An input unit that receives input of first learning data that is a document in which a label is previously assigned to a character string to be extracted; and second learning data that is a document to which the label is not attached;
A character string included in the document of the second learning data is collated with a dictionary in which the character string and the label are associated and stored, and the label is stored in the dictionary in the document of the second learning data. A dictionary collation unit that gives the label to a character string that matches the character string stored in association with
The feature is extracted from the first learning data to be a target domain feature, the target domain feature is duplicated to be a common domain feature, and a feature vector including the target domain feature, another domain feature, and the common domain feature is generated. The feature is extracted from the second learning data in which a label is assigned to the character string to be the other domain feature, the other domain feature is duplicated to be the common domain feature, and the feature vector is generated A generator,
Based on the feature vector of the first learning data and the feature vector of the second learning data, learn parameters for each of the target domain feature, the other domain feature, and the common domain feature, and the learning A learning unit that extracts a parameter for the common domain feature from the extracted parameters, extracts the extraction target character string, and outputs the extracted character string as a model parameter;
A model learning apparatus comprising:

The character string to be extracted is a specific expression,
The label is a proper expression classification,
The model learning apparatus according to claim 1, wherein the model is a model for extracting the specific expression and assigning the specific expression classification to the specific expression.

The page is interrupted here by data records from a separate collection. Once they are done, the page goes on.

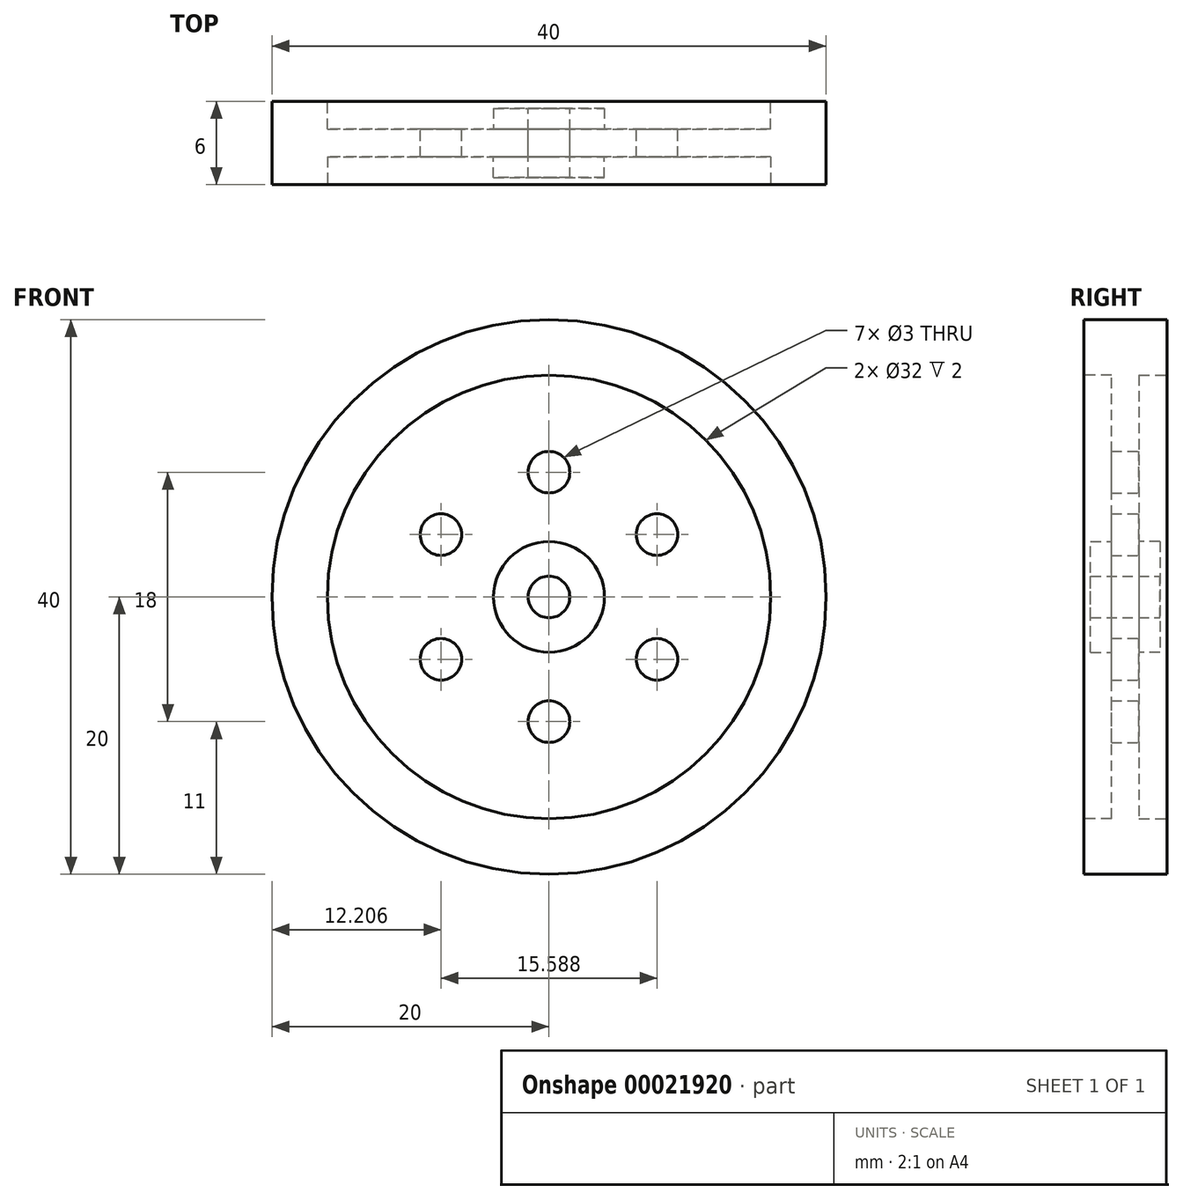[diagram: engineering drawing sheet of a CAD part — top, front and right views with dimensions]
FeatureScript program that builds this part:
annotation { "Feature Type Name" : "Feature", "Feature Type Description" : "" }
export const myFeature = defineFeature(function(context is Context, id is Id, definition is map)
    precondition{}
    {
        {
            var Q0;
            Q0=qCreatedBy(makeId("Front.planeOp"),FACE);
            var sketch = newSketch(context, id + "F0", { "sketchPlane" : qUnion([Q0])});
            skCircle(sketch, "E0", {"center": v(0, 0) * mm, "radius": 20 * mm});
            skCircle(sketch, "E1", {"center": v(0, 0) * mm, "radius": 1.5 * mm});
            skLineSegment(sketch, "E2", {"start": v(0, 0) * mm, "end": v(0, 1.5) * mm});
            skCircle(sketch, "E3", {"center": v(0, -9) * mm, "radius": 1.5 * mm});
            skCircle(sketch, "E4", {"center": v(0, 0) * mm, "radius": 17 * mm});
            skCircle(sketch, "E5.1.0", {"center": v(7.8, -4.5) * mm, "radius": 1.5 * mm});
            skCircle(sketch, "E5.2.0", {"center": v(7.8, 4.5) * mm, "radius": 1.5 * mm});
            skCircle(sketch, "E5.3.0", {"center": v(0, 9) * mm, "radius": 1.5 * mm});
            skCircle(sketch, "E5.4.0", {"center": v(-7.8, 4.5) * mm, "radius": 1.5 * mm});
            skCircle(sketch, "E5.5.0", {"center": v(-7.8, -4.5) * mm, "radius": 1.5 * mm});
            skSolve(sketch);
        }
        {
            var Q0;
            Q0=makeQuery(id+"F0.imprint","IMPRINT",FACE,{"disambiguationData":[TD([[makeQuery(id+"F0.imprint","IMPRINT",EDGE,{"derivedFrom":sQuery(id+"F0.wireOp",EDGE,"E0")}),1.0]])]});
            var Q1;
            Q1=makeQuery(id+"F0.imprint","IMPRINT",FACE,{"disambiguationData":[TD([[makeQuery(id+"F0.imprint","IMPRINT",EDGE,{"derivedFrom":sQuery(id+"F0.wireOp",EDGE,"E1")}),-1.0]])]});
            extrude(context, id + "F1", {"entities" : qUnion([Q0, Q1]), "depth" : 6 * mm});
        }
        {
            var Q0;
            Q0=makeQuery(id+"F1.opExtrude","CAP_FACE",FACE,{"disambiguationData":[OSD([sQuery(id+"F0.wireOp",EDGE,"E0"),sQuery(id+"F0.wireOp",EDGE,"E1"),sQuery(id+"F0.wireOp",EDGE,"a8a89c7e-791d-4d1f-b9e0-99226b930afc"),sQuery(id+"F0.wireOp",EDGE,"84881039-aa9d-46e9-b77f-83b9ae0ff2fe"),sQuery(id+"F0.wireOp",EDGE,"73517a91-c14f-49be-a992-abc232131bc5"),sQuery(id+"F0.wireOp",EDGE,"E3"),sQuery(id+"F0.wireOp",EDGE,"e6572f48-1c94-4a00-a566-55d2416ecc9b"),sQuery(id+"F0.wireOp",EDGE,"c8d12710-d7c4-4108-8bbc-ff5f72cee95c")])],"isStart":true});
            var sketch = newSketch(context, id + "F2", { "sketchPlane" : qUnion([Q0])});
            skCircle(sketch, "E6", {"center": v(0, 0) * mm, "radius": 16 * mm});
            skSolve(sketch);
        }
        {
            var Q0;
            Q0=makeQuery(id+"F2.imprint","IMPRINT",FACE,{"disambiguationData":[TD([[makeQuery(id+"F2.imprint","IMPRINT",EDGE,{"derivedFrom":sQuery(id+"F2.wireOp",EDGE,"E6")}),1.0]])]});
            extrude(context, id + "F3", {"entities" : qUnion([Q0]), "operationType" : NewBodyOperationType.REMOVE, "oppositeDirection" : true, "depth" : 2 * mm});
        }
        {
            var Q0;
            Q0=makeQuery(id+"F1.opExtrude","CAP_FACE",FACE,{"disambiguationData":[OSD([sQuery(id+"F0.wireOp",EDGE,"E0"),sQuery(id+"F0.wireOp",EDGE,"E1"),sQuery(id+"F0.wireOp",EDGE,"a8a89c7e-791d-4d1f-b9e0-99226b930afc"),sQuery(id+"F0.wireOp",EDGE,"84881039-aa9d-46e9-b77f-83b9ae0ff2fe"),sQuery(id+"F0.wireOp",EDGE,"73517a91-c14f-49be-a992-abc232131bc5"),sQuery(id+"F0.wireOp",EDGE,"E3"),sQuery(id+"F0.wireOp",EDGE,"e6572f48-1c94-4a00-a566-55d2416ecc9b"),sQuery(id+"F0.wireOp",EDGE,"c8d12710-d7c4-4108-8bbc-ff5f72cee95c")])],"isStart":false});
            var sketch = newSketch(context, id + "F4", { "sketchPlane" : qUnion([Q0])});
            skCircle(sketch, "E7", {"center": v(0, 0) * mm, "radius": 16 * mm});
            skSolve(sketch);
        }
        {
            var Q0;
            Q0=makeQuery(id+"F4.imprint","IMPRINT",FACE,{"disambiguationData":[TD([[makeQuery(id+"F4.imprint","IMPRINT",EDGE,{"derivedFrom":sQuery(id+"F4.wireOp",EDGE,"E7")}),1.0]])]});
            extrude(context, id + "F5", {"entities" : qUnion([Q0]), "operationType" : NewBodyOperationType.REMOVE, "oppositeDirection" : true, "depth" : 2 * mm});
        }
        {
            var Q0;
            Q0=makeQuery(id+"F5.boolean.opBoolean","COPY",FACE,{"derivedFrom":makeQuery(id+"F5.opExtrude","CAP_FACE",FACE,{"disambiguationData":[OSD([sQuery(id+"F0.wireOp",EDGE,"E1"),sQuery(id+"F0.wireOp",EDGE,"a8a89c7e-791d-4d1f-b9e0-99226b930afc"),sQuery(id+"F0.wireOp",EDGE,"84881039-aa9d-46e9-b77f-83b9ae0ff2fe"),sQuery(id+"F0.wireOp",EDGE,"73517a91-c14f-49be-a992-abc232131bc5"),sQuery(id+"F0.wireOp",EDGE,"E3"),sQuery(id+"F0.wireOp",EDGE,"e6572f48-1c94-4a00-a566-55d2416ecc9b"),sQuery(id+"F0.wireOp",EDGE,"c8d12710-d7c4-4108-8bbc-ff5f72cee95c"),sQuery(id+"F4.wireOp",EDGE,"E7")])],"isStart":false})});
            var sketch = newSketch(context, id + "F6", { "sketchPlane" : qUnion([Q0])});
            skCircle(sketch, "E8", {"center": v(0, 0) * mm, "radius": 4 * mm});
            skCircle(sketch, "E9", {"center": v(0, 0) * mm, "radius": 1.5 * mm});
            skSolve(sketch);
        }
        {
            var Q0;
            Q0=makeQuery(id+"F6.imprint","IMPRINT",FACE,{"disambiguationData":[TD([[makeQuery(id+"F6.imprint","IMPRINT",EDGE,{"derivedFrom":sQuery(id+"F6.wireOp",EDGE,"E8")}),1.0]])]});
            extrude(context, id + "F7", {"entities" : qUnion([Q0]), "operationType" : NewBodyOperationType.ADD, "depth" : 1.5 * mm});
        }
        {
            var Q0;
            Q0=makeQuery(id+"F3.boolean.opBoolean","COPY",FACE,{"derivedFrom":makeQuery(id+"F3.opExtrude","CAP_FACE",FACE,{"disambiguationData":[OSD([sQuery(id+"F0.wireOp",EDGE,"E1"),sQuery(id+"F0.wireOp",EDGE,"a8a89c7e-791d-4d1f-b9e0-99226b930afc"),sQuery(id+"F0.wireOp",EDGE,"84881039-aa9d-46e9-b77f-83b9ae0ff2fe"),sQuery(id+"F0.wireOp",EDGE,"73517a91-c14f-49be-a992-abc232131bc5"),sQuery(id+"F0.wireOp",EDGE,"E3"),sQuery(id+"F0.wireOp",EDGE,"e6572f48-1c94-4a00-a566-55d2416ecc9b"),sQuery(id+"F0.wireOp",EDGE,"c8d12710-d7c4-4108-8bbc-ff5f72cee95c"),sQuery(id+"F2.wireOp",EDGE,"E6")])],"isStart":false})});
            var sketch = newSketch(context, id + "F8", { "sketchPlane" : qUnion([Q0])});
            skCircle(sketch, "E10", {"center": v(0, 0) * mm, "radius": 1.5 * mm});
            skCircle(sketch, "E11", {"center": v(0, 0) * mm, "radius": 4 * mm});
            skSolve(sketch);
        }
        {
            var Q0;
            Q0=makeQuery(id+"F8.imprint","IMPRINT",FACE,{"disambiguationData":[TD([[makeQuery(id+"F8.imprint","IMPRINT",EDGE,{"derivedFrom":sQuery(id+"F8.wireOp",EDGE,"E10")}),1.0]])]});
            extrude(context, id + "F9", {"entities" : qUnion([Q0]), "operationType" : NewBodyOperationType.ADD, "depth" : 1.5 * mm});
        }
    });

A step in which the input unit receives input of first learning data that is a document in which a label is pre-assigned to a character string to be extracted and second learning data that is a document to which the label is not attached; ,
A dictionary collation unit collates a character string included in the document of the second learning data with a dictionary in which the character string and the label are associated and stored, and in the document of the second learning data, Assigning the label to a character string that matches the character string stored in the dictionary in association with the label;
A feature generation unit extracts features from the first learning data to obtain target domain features, duplicates the target domain features into common domain features, and uses the target domain features, other domain features, and the common domain features. Generating a feature vector, extracting the feature from second learning data in which a label is assigned to the character string to obtain the other domain feature, duplicating the other domain feature to obtain the common domain feature, and the feature Generating a vector;
A learning unit learns parameters for each of the target domain feature, the other domain feature, and the common domain feature based on the feature vector of the first learning data and the feature vector of the second learning data. Extracting a parameter for the common domain feature from the learned parameters, extracting the character string to be extracted, and outputting the extracted parameter as a model parameter; and
Model learning method including

The program for functioning a computer as each part which comprises the model learning apparatus of Claim 1 or 2.